Por ahora, la Reserva Federal de Estados Unidos tiene la caja de herramientas más flexible entre todos los principales bancos centrales. Además de la presión inflacionaria, la política monetaria de la Fed también debe tener en cuenta las estadísticas de empleo, los datos de crecimiento y la estabilidad de los mercados financieros. Sin embargo, incluso la flexibilidad de la Fed está bajo asedio. Los legisladores republicanos discuten cómo vincular a la Fed con reglas de política que siguen guiones más detallados para manejar la inflación (usando una fórmula conocida como la regla de Taylor, la cual predetermina cambios en la tasa de fondos federales en relación con la inflación y una brecha de producto). Huelga decir que tal medida sería un error.

Los bancos centrales (sin mencionar a los legisladores), quienes tienen un fuerte apego a la teoría neo-keynesiana, están ignorando una lección importante de décadas de experimentación con política monetaria: el impacto de la política monetaria no puede predecirse con un alto grado de certidumbre o precisión. Pero la creencia de que sí se la puede predecir con certeza es esencial para la credibilidad de los objetivos de inflación que ahora son estándar. Si los bancos centrales continúan sin poder alcanzar estos objetivos marcados con bastante rigidez (por ejemplo: “por debajo, pero cerca del 2%”), terminan atrapados en una trampa de expectativas, por lo que los mercados esperan que ellos dispensen dosis cada vez mayores de medicina monetaria en un frenético intento por alcanzar los mencionados objetivos.

Claramente, tales políticas monetarias crean costos y riesgos cada vez más elevados para la economía. Y, los propios bancos centrales están acercándose peligrosamente a lucir como agentes fiscales, lo que podría socavar su legitimidad.

Un nuevo y más realista paradigma monetario descartaría reglas demasiado rígidas que encarnan la falacia de que la política monetaria es siempre eficaz. Esto daría a los bancos centrales más espacio para incorporar los riesgos y costos de las políticas monetarias. Con dicho paradigma, los bancos centrales podrían alejarse de las tasas de interés negativas y de las compras de activos a gran escala. Definirían sus objetivos de inflación de manera más flexible, para así poder evitar verse forzados a siempre tener que actuar en los momentos en los que las “incertidumbres”, como la disminución de los precios del petróleo o los ajustes salariales requeridos, causen que la inflación se desplace por encima o por debajo del 2%.

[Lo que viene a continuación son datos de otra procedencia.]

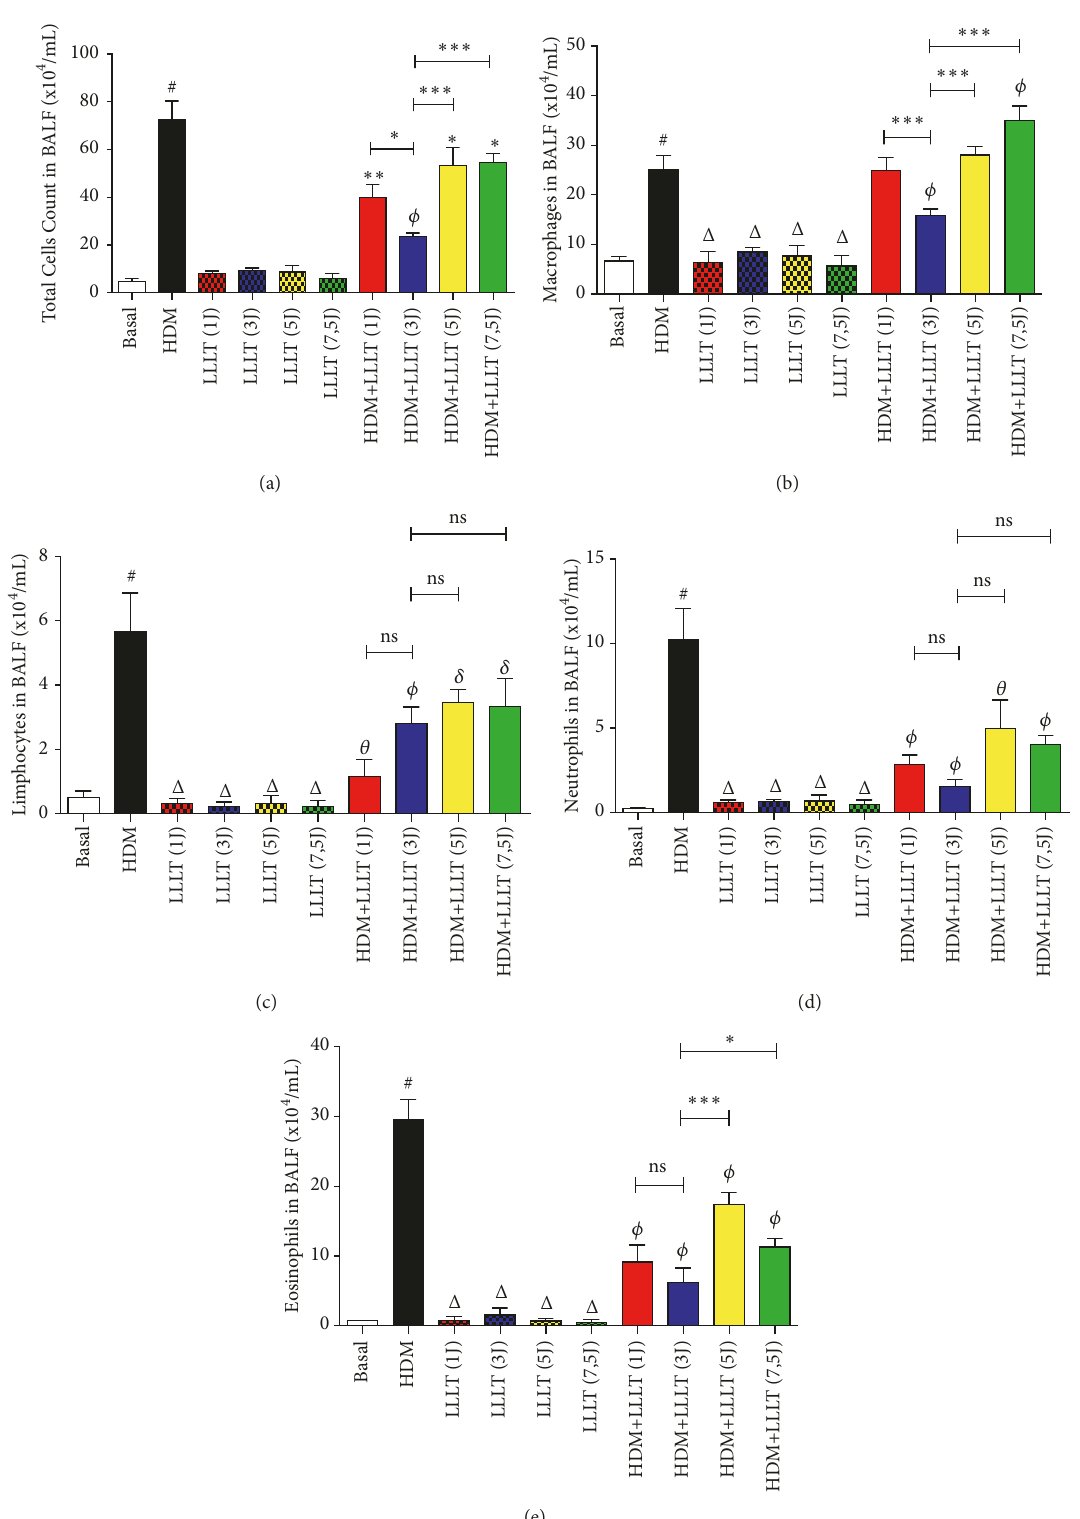
Figure 1: Effect ofLLLT on thetotalnumberof cells(a)and thenumberof macrophages(b), lymphocytes (c),neutrophils(d), and eosinophils (e) recovered from the BALF. The groups used in the experiment were Basal (unmanaged animals), asthmatics (HDM) (animals immunized and challenged with HDM), LLLT (animals only treated with LLLT), and HDM+LLLT (animals sensitized and challenged with HDM and subsequently treated with LLLT). The results refer to the use of 10 mice in each experimental group. Values expressed as mean and standard deviation. # p < 0.001 when compared to Basal group; 𝜃 p < 0.001, 𝜙 p < 0.01, and 𝛿 p < 0.05 when compared to the asthmatic group (HDM) and ns (not significant); ∗ p < 0,05 and ∗ ∗∗ p < 0,001 when compared HDM+LLLT (3J) group with the other groups treated with other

Quizás lo más importante sería que un nuevo paradigma reconocería que los bancos centrales tienen límites en su poder y su capacidad de visión de futuro. Eso eliminaría una coartada tras de la cual los gobiernos, a menudo, se ocultan para evitar la introducción de reformas estructurales que son realmente importantes para el crecimiento a largo plazo.